I don’t really believe in the more magical/metaphysical aspects of this type of philosophy, but a person’s environment can have a very real effect on their emotional and physical health. In my list of Cottagecore books, I talked about how people found solace in nature during the stress of the coronavius pandemic, and people have sought comfort in nature and the countryside for other forms of stress for generations. It’s a theme that often appears in vintage children’s literature, which made assembling the list of books with Cottagecore themes easy. People are often calmed by environments with plants and rooms with windows that allow them to see the outside world because they feel more natural. The need to feel in touch with the natural world was something discussed in the documentary about Gerald Gardner. It seems to be a fundamental human need, although people may experience it in different ways or on different levels.

There are also some scientific reasons why a person’s environment and the amount of time they spend outdoors can influence their health. Colin thinks of his magical experiments as a form of science, but more measurable forms of science include temperature, humidity, and the influence of sunlight in producing vitamin D in the human body. It’s not as romantic to look at it from this point of view, but these things to make a real difference to a person’s health. Some people’s bodies seem better adapted to certain types of climate, and moving to a different environment can potentially improve their health, depending on what conditions they have. The reason why my family moved to Arizona from the Midwest was that my grandfather suffered from arthritis from a relatively young age, and he was told by his doctor that he would improve in a warm, dry climate. My mother was also frequently ill in the Midwest, and her doctor said that it was because the winters in Ohio were too long and the summers were too short, so she was vitamin D deficient. People absorb vitamin D through the skin from sunlight as well as food, so spending time outside regularly can help them absorb more vitamin D. (Don’t overdo the sun bathing.

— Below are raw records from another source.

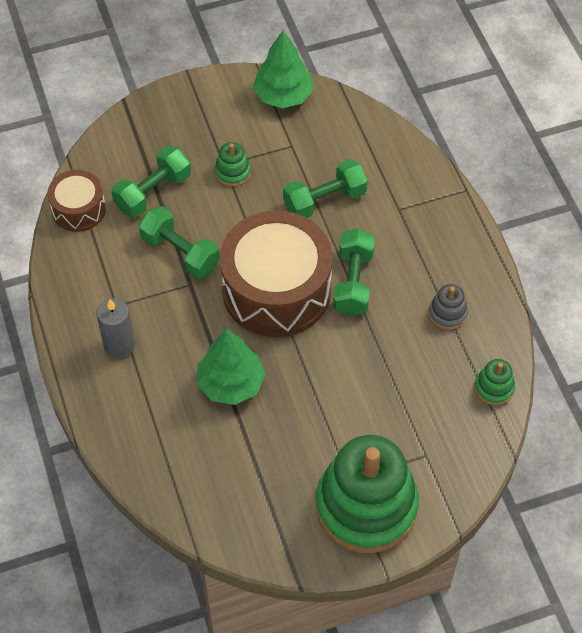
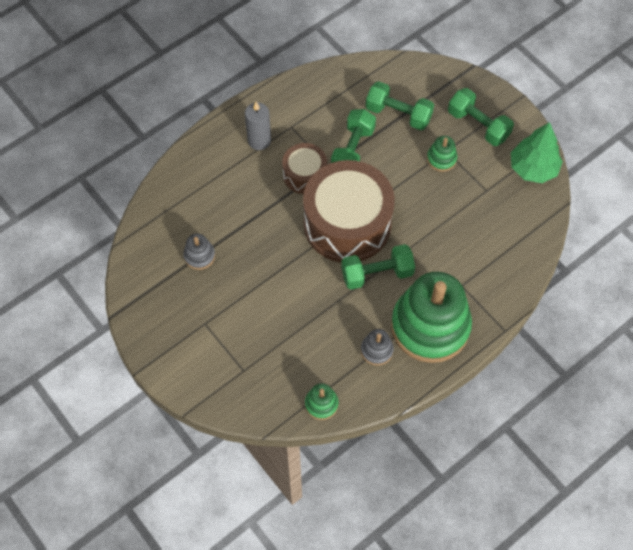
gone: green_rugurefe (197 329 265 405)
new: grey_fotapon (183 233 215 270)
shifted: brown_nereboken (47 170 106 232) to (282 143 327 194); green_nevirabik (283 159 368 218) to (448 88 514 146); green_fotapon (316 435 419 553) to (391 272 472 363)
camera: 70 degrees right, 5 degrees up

Some time in the sun is good and can give your vitamin D a boost, but too much can lead to sun burns and skin cancer. There are happy mediums.) After the move to Arizona, both my mother and grandfather improved in health because the climate was better for their health conditions, and both of them could spend more time outside throughout the year.

They’re not the only ones I know of who have experienced this. Arizona has also been a destination for people with asthma for decades because they also seem to benefit from a warm, dry climate with plenty of sunshine and outdoor activity. In the Timeline Documentary about Gerald Gardner, they mentioned that one of the things Gardner did for his health after he returned to live in England was to become a nudist. I wondered if part of that could have been to maximize the amount of exposed skin that could absorb vitamin D. From what I’ve read, there does seem to be a link between low levels of vitamin D and asthma, but I’m not a healthcare professional, so I can’t be completely sure. My knowledge of this sort of thing is mainly anecdotal.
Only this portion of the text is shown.